PROBLEM STATEMENT
Please swap "pie chart" for "donut chart" throughout the data below, keeping everything else unchanged. Write out the lines again without the pictures.

PROVIDED ENTRIES
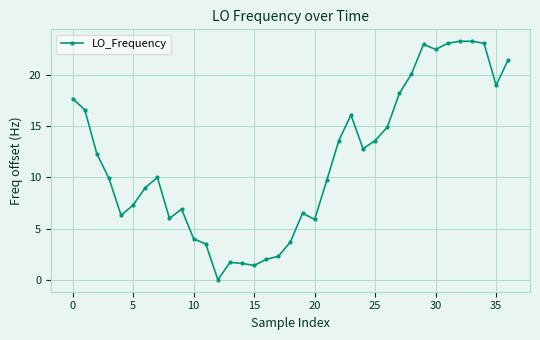

What is the value of the 34th point from the left?

23.3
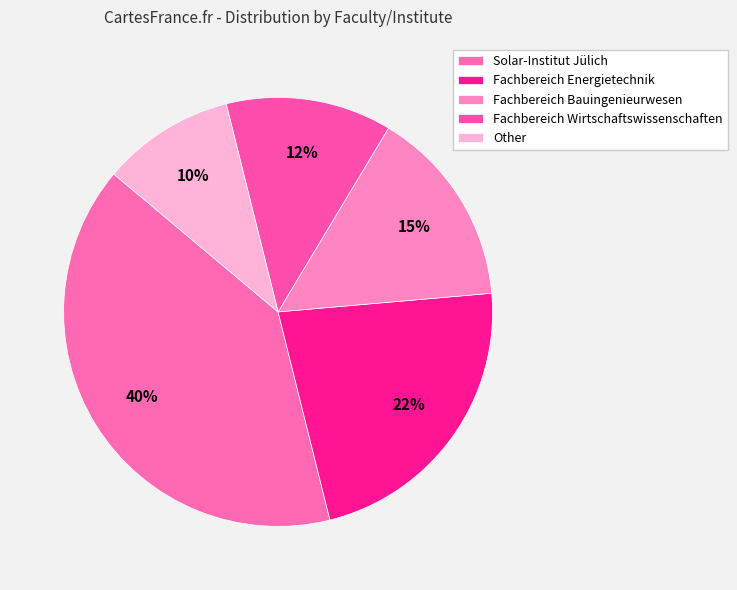

How many segments does this pie chart have?

5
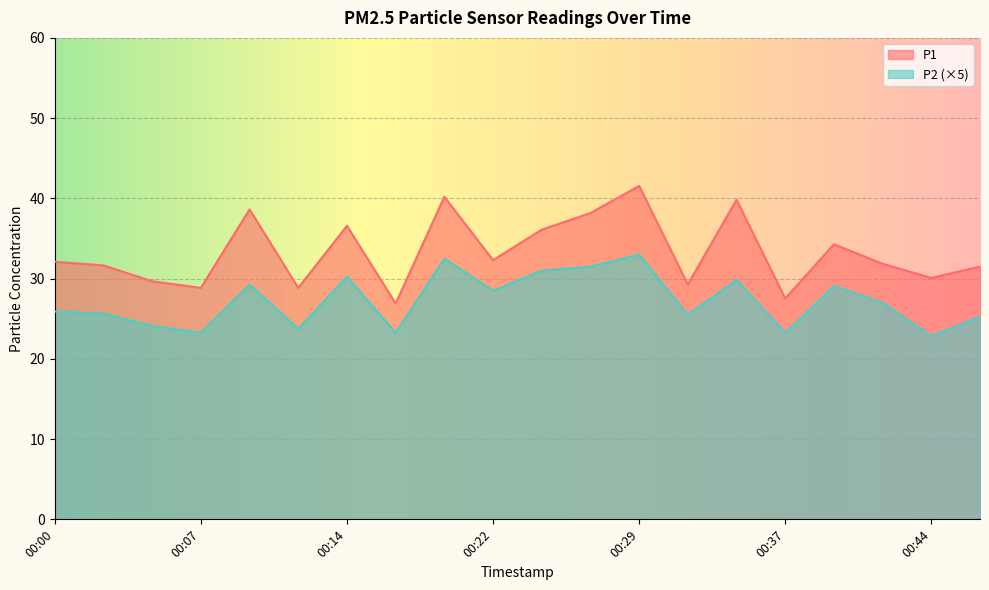

What is the difference between the maximum and second lowest values in the P2 series?

9.8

WRITTEN RESPONSE
What is the value of the 34th point from the left?

23.3

How many segments does this donut chart have?

5

What is the difference between the maximum and second lowest values in the P2 series?

9.8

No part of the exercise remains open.